Selanjutnya terdapat 4 (empat) poin di bagian “mengingat”, di antaranya a,b,c, dan (d) bahwa “dalam menghadapi sekalian kejadian (‘pertempuran yang mengorbankan begitu banyak jiwa manusia’), belum mendapat perintah dan tuntunan yang nyata dari Pemerintah Repoeblik Indonesia yang sesuai dengan kejadian tersebut”.
Bagian akhir dari dokumen Resolusi Jihad itu sebenarnya berisi 2 (dua) buah “tuntutan” kepada pemerintah Republik di masa itu, dengan kata-kata (a) “memohon dengan sangat kepada Pemerintah Repoeblik Indonesia supaya menentukan satu Sikap dan Tindakan yang nyata serta sepadan terhadap tiap-tiap usaha yang akan membahayakan kemerdekaan Agama dan Negara Indonesia…; dan (b) supaya memerintahkan melanjutkan perjuangan bersifat “Sabiloellah” untuk tegaknya Negara Republik Indonesia Merdeka dan Agama Islam.
Jadi, Resolusi Jihad 22 Oktober 1945 itu sungguh sistematik-spiritualistik, menyala-emotif tapi tenang-terkendali, dan menyela sikap resmi Pemerintah Republik Indonesia atas kondisi kritis yang ada di masa itu.

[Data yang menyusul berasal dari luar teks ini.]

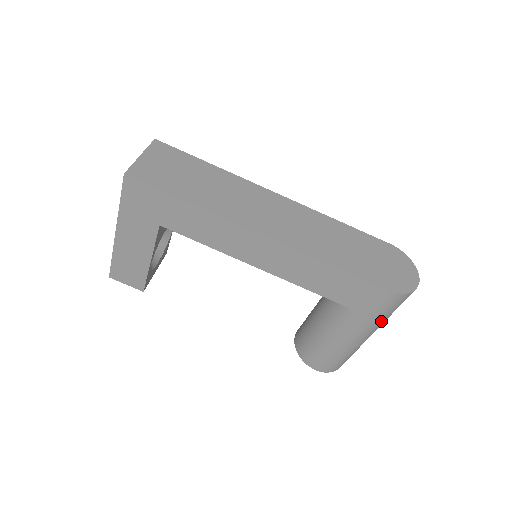
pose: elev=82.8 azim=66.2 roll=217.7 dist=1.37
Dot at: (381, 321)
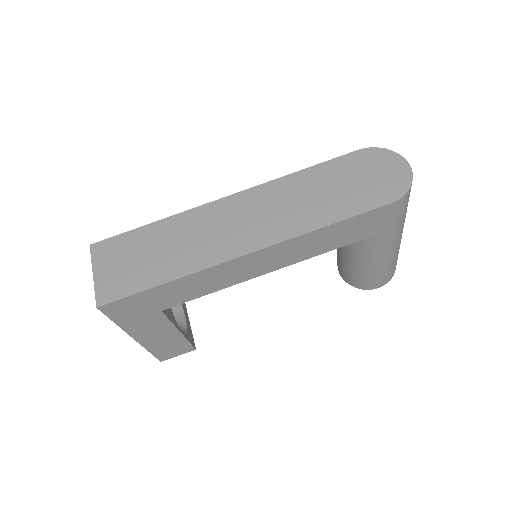
Dot at: (403, 221)
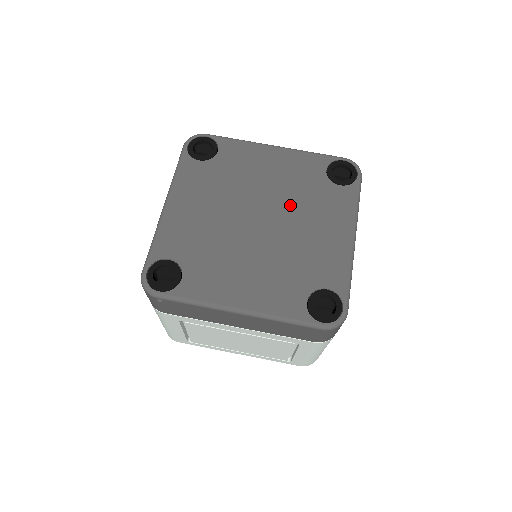
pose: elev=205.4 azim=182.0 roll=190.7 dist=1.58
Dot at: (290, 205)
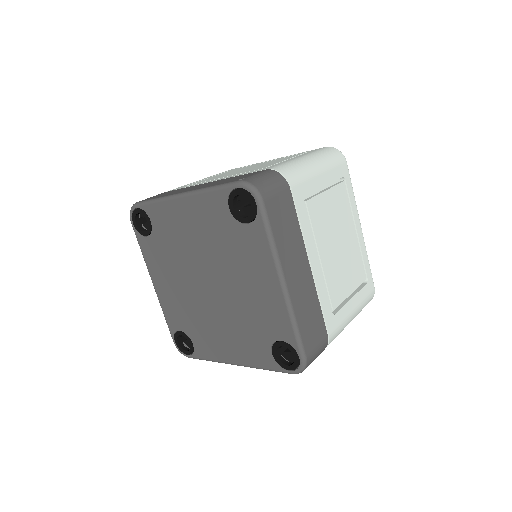
Dot at: (220, 262)
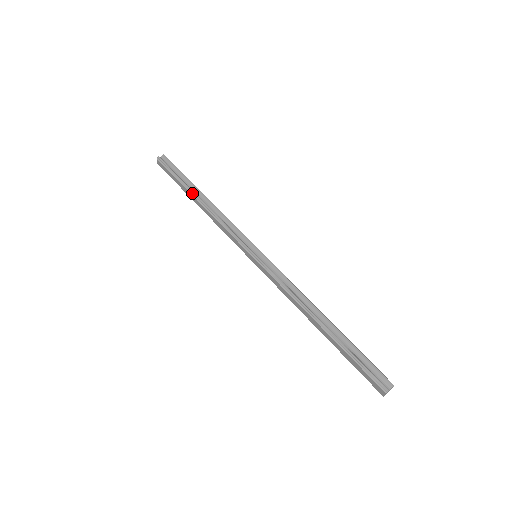
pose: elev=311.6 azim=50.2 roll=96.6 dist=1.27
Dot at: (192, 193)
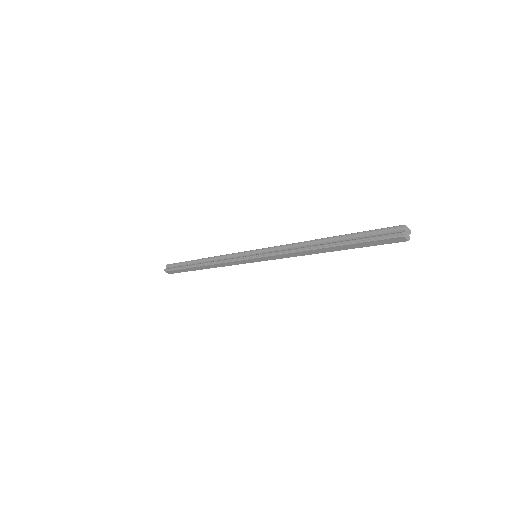
Dot at: (194, 266)
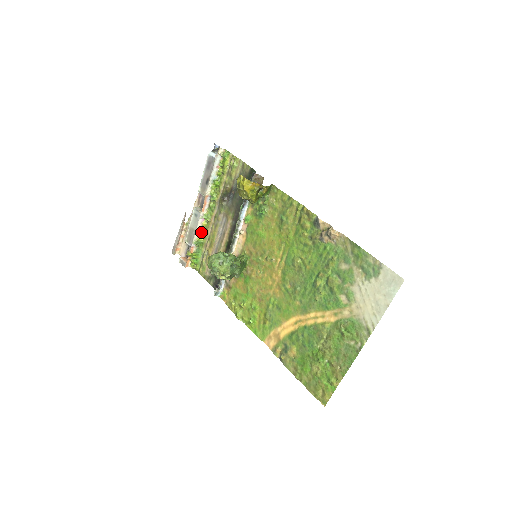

Sebagaimana akhirnya –-secara nasional– kita tahu bahwa puncak heroisme Surabaya itu cenderung (hanya) mencatat peristiwa “10 November 1945”, terutama tentang heroisme Bung Tomo dengan pekikan Allahu Akbar-nya.
KITA butuh membaca dan menghayati banyak konteks, teks, dan implikasi fundamental atas tampilnya Resolusi Jihad 22 Oktober 1945 oleh Nahdatoel Oelama Jawa-Madura di Surabaya. Di antaranya, dan ini yang amat penting, adalah kepercayaan dari Alim-Ulama dan Santri-nya kepada “sikap, tuntunan, tindakan, dan perintah” dari Pemerintah Republik Indonesia kepada “segenap rakyat Indonesia”.
Sikap percaya-penuh dan menuntut (harapan!) kepada (kuasa!) Pemerintah Republik seperti inilah yang merupakan nilai luhur tersediri dari (sejarah) Mempertahankan Kemerdekaan bangsa kita sejak Oktober – Desember 1945. Bahwa kita percaya dan berharap kepada Republik. Bahwa rakyat (senantiasa) memintakan sikap dan tindakan yang menopang prosesi kedaulatan negara dan mempertahankan kemerdekaan.
Di saat yang sama, Kemerdekaan Agama, juga ditegaskan secara setara dan terang. Di sinilah, terkesan ada dua jenis kemerdekaan yang saling mengisi-menguatkan dalam konteke keIndonesiaan kita: Negara dan Agama.
Kendati demikian, tidak semua publikasi sejarah dan temuan-temuan ilmiah memberi “tempat terhormat” terhadap peran golongan Kyai, Sastri, dan Pesantren di masa-masa krusial tersebut. Temuan Professor Ben Anderson dari Universitas Cornell, Amerika Serikat, termasuk sarjana yang berhasil menangkap dengan akurat dan kritis tentang kronik Revolusi Fisik di sepanjang Oktober – Desember 1945. Ben Anderson dalam kajian seminalnya Java in A Time of Revolution (1972: 157), menulis dengan sangat apik bagaimana siaran dan teriakan dua kali Allahu Akbar Bung Tomo dengan pekik-suara dan tangisan.
Dari kajian Anderson, kita beroleh pengakuan (data) ilmiah bahwa sejak awal awal Oktober 1945, Kyai-Kyai dari pelosok Jawa dan Madura memusatkan diri di Surabaya untuk menyusun Gerakan perlawanan. Demikian juga di beberapa titik pergolakan “Kyai Desa” di Jawa.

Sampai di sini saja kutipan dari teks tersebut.